Unemployment is over 10 percent; economic insecurity is profound; we have been occupying two deeply Muslim countries for eight years with no end in sight; we are grappling with massive debt and an attempt to provide some basic health insurance for the working poor. There are perfectly reasonable and important debates to have about all this - whether this is the time to expand health insurance, whether we should have done it years ago, whether a public option is a good thing, whether Medicare can be cut enough to save enough to make this affordable. But the Republican right has not engaged such a debate in a meaningful way. And yesterday, the House GOP leadership gave their blessing to a raggedy bunch of extreme anti-government fanatics whose rally contained the following elements:

The angry folks at the protest -- which attracted several thousand conservatives -- held up signs with messages of hate: "Get the Red Out of the White House," "Waterboard Congress," "Ken-ya Trust Obama?" One called the president a "Traitor to the U.S. Constitution." Another sign showed pictures of dead bodies at the Dachau concentration camp and compared health care reform to the Holocaust. A different placard depicted Obama as Sambo. Yes, Sambo. Another read, "Obama takes his orders from the Rothchilds" -- a reference to the anti-Semitic conspiracy theory holding that one evil Jewish family has manipulated events around the globe for decades.

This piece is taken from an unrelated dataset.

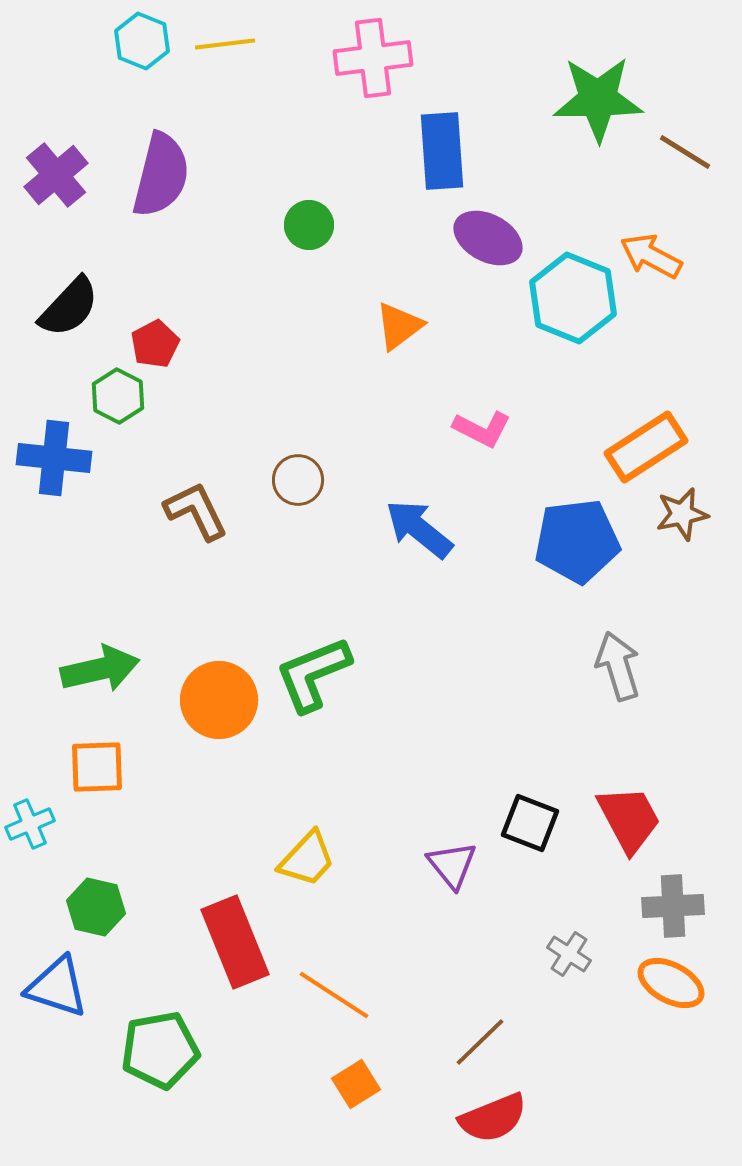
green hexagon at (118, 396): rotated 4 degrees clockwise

This kind of rhetoric - on the same day that the Fort Hood massacre took place - is gasoline on a fire of atavistic hate. Someone in the GOP leadership needs to call it out - before its logic propels us toward more violence and social division.

This kind of rhetoric is simply unacceptable for a major political party to institutionally embrace in a civil democracy:

Boehner, for one, declared that the health care bill is the "greatest threat to freedom that I have seen." That's some statement ... And at one point during the rally -- call it a Bachmannalia -- when John Ratzenberger, a.k.a Cliff Clavin from "Cheers," claimed that the Democrats were turning the United States into a land of European socialism, the audience shouted, "Nazis, Nazis." No Republican legislator left the stage in protest. Boehner and his fellow GOP leaders should be asked how they feel about mounting a rally that attracted intense hate-mongering.

(Photo: People from across the country protest the health care bill at the West Front of the U.S. Capitol November 5, 2009 in Washington, DC. By Chip Somodevilla/Getty Images.)